9. In relazione al motivo relativo alla violazione dell’art. 112 c.p.c., occorre ribadire che la domanda avente ad oggetto il riconoscimento degli scatti biennali di anzianità previsti dalla L. n. 312 del 1980, art. 53 costituisce domanda diversa ed autonoma rispetto a quella avente ad oggetto la progressione stipendiale derivante dall’anzianità di servizio nella stessa misura prevista dal CCNL per i dipendenti a tempo indeterminato, in applicazione del principio di non discriminazione sancito dalla clausola 4 dell’accordo quadro, allegato alla direttiva 99/70/CE del 28 giugno 1999 (Cass. n. 26108 del 02/11/2017);
10. la Corte territoriale ha argomentato nella motivazione che in primo grado la parte aveva proposto una domanda avente ad oggetto il riconoscimento degli incrementi stipendiali previsti dal CCNL, sicchè il Tribunale aveva riconosciuto un diritto diverso da quello richiesto, ma che tale domanda non era stata richiamata nè riproposta in secondo grado, con conseguente preclusione del relativo esame;
11. il ricorso per cassazione (così come la memoria) non censura utilmente tale affermazione, in quanto ribadisce il contenuto del ricorso introduttivo già rilevato dal giudice di secondo grado, ma non contesta la sua affermazione in ordine all’intervenuta preclusione processuale, non riferendo di avere coltivato tale domanda anche in appello, come richiesto dall’art. 346 cod. proc. civ., nè tantomeno di avere ivi impugnato la sentenza di primo grado là dove aveva accolto una domanda diversa da quella proposta;
12. questa Corte ha chiarito in proposito che l’appellato che ha visto accogliere nel giudizio di primo grado la sua domanda principale è tenuto, per non incorrere nella presunzione di rinuncia di cui all’art. 346 cod. proc. civ., a riproporre espressamente la domanda subordinata non esaminata dal primo giudice, in qualsiasi forma indicativa della volontà di sottoporre la relativa questione al giudice d’appello, non potendo quest’ultima rivivere per il solo fatto che la domanda principale sia stata respinta dal giudice dell’impugnazione (v. Cass. n. 7457 del 14/04/2015, Cass. n. 24124 del 28/11/2016, v. anche Cass. Sez. U, n. 11799 del 12/05/2017, che ha ribadito che nel caso è sufficiente la mera riproposizione, essendo richiesto l’appello incidentale solo quando vi sia stato da parte del primo giudice un rigetto, implicito od esplicito);
13. tale principio è stato richiamato anche con riguardo alle controversie soggette al rito del lavoro, precisandosi che a tale fine la costituzione dell’appellato dev’essere tempestiva ai sensi dell’art. 436 c.p.c. (v. Cass. n. 18901 del 07/09/2007, Cass. n. 12644 del 08/07/2004);
14. deve quindi ritenersi che nel caso la domanda avente ad oggetto il diritto agli incrementi stipendiali in applicazione del principio di non discriminazione non sia stata devoluta alla cognizione del giudice di secondo grado, e la censura formulata sotto il profilo della violazione dell’art. 112 c.p.c. risulta conseguentemente infondata;
15. per tali motivi, condividendo il Collegio la proposta del relatore notificata ex art. 380 bis c.p.c., il ricorso, manifestamente infondato, va rigettato con ordinanza in camera di consiglio, ai sensi dell’art. 375 c.p.c., comma 1, n. 5.

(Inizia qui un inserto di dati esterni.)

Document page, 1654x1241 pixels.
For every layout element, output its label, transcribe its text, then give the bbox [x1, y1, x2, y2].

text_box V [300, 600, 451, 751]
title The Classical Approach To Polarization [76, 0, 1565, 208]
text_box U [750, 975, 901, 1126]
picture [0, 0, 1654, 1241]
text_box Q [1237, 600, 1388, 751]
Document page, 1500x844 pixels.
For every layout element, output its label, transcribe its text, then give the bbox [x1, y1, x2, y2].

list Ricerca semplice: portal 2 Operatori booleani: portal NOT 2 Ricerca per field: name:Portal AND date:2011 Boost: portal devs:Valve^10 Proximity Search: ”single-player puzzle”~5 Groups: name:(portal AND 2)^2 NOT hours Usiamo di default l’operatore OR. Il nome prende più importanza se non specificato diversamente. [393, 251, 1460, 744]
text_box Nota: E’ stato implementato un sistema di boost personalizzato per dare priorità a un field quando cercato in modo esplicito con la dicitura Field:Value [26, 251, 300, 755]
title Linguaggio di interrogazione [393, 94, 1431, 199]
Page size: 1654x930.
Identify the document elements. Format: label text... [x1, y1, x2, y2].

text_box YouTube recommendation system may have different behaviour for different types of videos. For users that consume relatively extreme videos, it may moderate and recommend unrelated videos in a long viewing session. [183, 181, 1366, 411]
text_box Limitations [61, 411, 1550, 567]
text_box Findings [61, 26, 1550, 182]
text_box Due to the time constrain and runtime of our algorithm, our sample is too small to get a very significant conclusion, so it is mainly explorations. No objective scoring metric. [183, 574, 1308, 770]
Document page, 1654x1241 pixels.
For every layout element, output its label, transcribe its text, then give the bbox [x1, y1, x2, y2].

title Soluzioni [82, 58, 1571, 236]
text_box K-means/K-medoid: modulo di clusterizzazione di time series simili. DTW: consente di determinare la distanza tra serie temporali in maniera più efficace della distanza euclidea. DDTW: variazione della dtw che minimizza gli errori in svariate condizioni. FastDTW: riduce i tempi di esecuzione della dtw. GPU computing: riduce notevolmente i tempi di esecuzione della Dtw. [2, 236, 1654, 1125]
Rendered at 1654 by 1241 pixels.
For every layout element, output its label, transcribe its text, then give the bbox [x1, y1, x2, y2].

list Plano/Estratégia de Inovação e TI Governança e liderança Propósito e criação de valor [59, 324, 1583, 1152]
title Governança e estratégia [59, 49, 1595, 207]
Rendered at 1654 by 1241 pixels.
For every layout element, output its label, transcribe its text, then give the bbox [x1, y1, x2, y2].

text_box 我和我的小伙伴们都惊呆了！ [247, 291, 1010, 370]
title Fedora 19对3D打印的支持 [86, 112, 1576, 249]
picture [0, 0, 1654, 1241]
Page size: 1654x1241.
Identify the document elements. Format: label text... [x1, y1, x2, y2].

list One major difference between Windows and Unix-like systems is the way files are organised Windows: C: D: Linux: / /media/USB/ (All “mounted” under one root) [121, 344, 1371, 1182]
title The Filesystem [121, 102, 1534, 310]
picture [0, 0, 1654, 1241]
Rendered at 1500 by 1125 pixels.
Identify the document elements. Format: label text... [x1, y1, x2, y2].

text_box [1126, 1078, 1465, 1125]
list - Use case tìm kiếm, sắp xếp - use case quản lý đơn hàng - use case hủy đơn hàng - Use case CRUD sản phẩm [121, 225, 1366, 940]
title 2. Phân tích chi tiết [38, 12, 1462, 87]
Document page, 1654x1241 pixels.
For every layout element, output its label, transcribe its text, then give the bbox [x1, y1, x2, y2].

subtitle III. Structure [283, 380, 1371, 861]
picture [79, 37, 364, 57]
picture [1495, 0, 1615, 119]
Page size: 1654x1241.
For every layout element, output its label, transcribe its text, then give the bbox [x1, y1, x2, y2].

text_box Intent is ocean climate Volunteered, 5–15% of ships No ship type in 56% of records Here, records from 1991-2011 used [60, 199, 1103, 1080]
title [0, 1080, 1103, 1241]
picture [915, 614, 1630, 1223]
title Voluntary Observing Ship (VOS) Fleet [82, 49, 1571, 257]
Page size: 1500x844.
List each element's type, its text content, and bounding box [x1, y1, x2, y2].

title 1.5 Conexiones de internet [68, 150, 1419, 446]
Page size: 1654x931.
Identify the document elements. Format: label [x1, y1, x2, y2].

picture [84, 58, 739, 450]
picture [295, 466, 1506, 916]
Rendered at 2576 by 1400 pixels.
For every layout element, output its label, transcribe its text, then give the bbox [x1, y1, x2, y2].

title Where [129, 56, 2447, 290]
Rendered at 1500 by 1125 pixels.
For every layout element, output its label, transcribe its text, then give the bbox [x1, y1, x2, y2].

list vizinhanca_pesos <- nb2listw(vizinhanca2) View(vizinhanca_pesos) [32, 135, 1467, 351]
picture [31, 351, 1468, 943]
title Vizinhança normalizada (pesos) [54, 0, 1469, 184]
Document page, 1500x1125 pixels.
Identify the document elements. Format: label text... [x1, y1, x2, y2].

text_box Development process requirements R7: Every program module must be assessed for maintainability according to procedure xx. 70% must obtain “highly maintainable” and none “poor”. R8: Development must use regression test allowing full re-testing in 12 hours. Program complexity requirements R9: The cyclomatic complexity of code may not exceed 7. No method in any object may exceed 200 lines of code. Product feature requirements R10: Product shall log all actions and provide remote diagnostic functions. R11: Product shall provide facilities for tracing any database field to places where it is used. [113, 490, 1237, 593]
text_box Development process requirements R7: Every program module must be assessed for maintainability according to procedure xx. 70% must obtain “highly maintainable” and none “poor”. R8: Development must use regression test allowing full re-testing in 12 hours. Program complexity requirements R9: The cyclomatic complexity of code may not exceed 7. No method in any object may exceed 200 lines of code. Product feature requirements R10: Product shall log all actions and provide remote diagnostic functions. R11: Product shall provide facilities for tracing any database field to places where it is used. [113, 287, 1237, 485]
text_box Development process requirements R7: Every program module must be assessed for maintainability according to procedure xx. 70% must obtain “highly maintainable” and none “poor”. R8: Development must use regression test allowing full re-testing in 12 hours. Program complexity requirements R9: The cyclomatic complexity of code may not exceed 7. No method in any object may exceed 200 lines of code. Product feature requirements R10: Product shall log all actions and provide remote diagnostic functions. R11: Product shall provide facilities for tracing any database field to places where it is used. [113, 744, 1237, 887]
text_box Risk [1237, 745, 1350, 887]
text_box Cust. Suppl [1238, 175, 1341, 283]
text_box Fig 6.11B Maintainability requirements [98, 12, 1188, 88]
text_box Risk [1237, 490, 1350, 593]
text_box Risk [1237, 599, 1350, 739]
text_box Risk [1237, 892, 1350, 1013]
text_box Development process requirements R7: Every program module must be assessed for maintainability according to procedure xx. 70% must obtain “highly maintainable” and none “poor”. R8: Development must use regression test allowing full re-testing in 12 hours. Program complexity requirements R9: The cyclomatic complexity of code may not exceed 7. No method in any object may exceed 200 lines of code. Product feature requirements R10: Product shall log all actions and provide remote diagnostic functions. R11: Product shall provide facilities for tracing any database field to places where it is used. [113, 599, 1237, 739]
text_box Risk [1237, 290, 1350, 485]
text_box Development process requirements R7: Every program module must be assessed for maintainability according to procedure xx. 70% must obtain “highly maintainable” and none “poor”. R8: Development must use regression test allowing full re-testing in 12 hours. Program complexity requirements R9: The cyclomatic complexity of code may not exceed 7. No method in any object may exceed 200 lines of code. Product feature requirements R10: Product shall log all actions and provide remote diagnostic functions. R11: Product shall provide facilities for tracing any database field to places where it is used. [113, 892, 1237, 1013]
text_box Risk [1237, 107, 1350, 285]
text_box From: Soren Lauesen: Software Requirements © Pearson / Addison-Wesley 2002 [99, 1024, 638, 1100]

16. La novità e la complessità della questione, diversamente risolta dalle Corti territoriali e soltanto dopo il deposito del ricorso dalla Corte di legittimità, giustificano la compensazione delle spese del giudizio.
17. Sussistono i presupposti per il versamento, da parte della ricorrente, dell’ulteriore importo a titolo di contributo unificato, previsto dal D.P.R. 30 maggio 2002, n. 115, art. 13, comma 1 quater, introdotto dalla L. 24 dicembre 2012, n. 228, art. 1, comma 17.
P.Q.M.
Rigetta il ricorso. Compensa tra le parti le spese del giudizio.
Ai sensi del D.P.R. n. 115 del 2002, art. 13, comma 1 quater, dà atto della sussistenza dei presupposti per il versamento, da parte della ricorrente, dell’ulteriore importo a titolo di contributo unificato pari a quello dovuto per il ricorso, a norma del cit. art. 13, comma 1-bis.
Così deciso in Roma, nella Camera di consiglio, il 19 luglio 2018.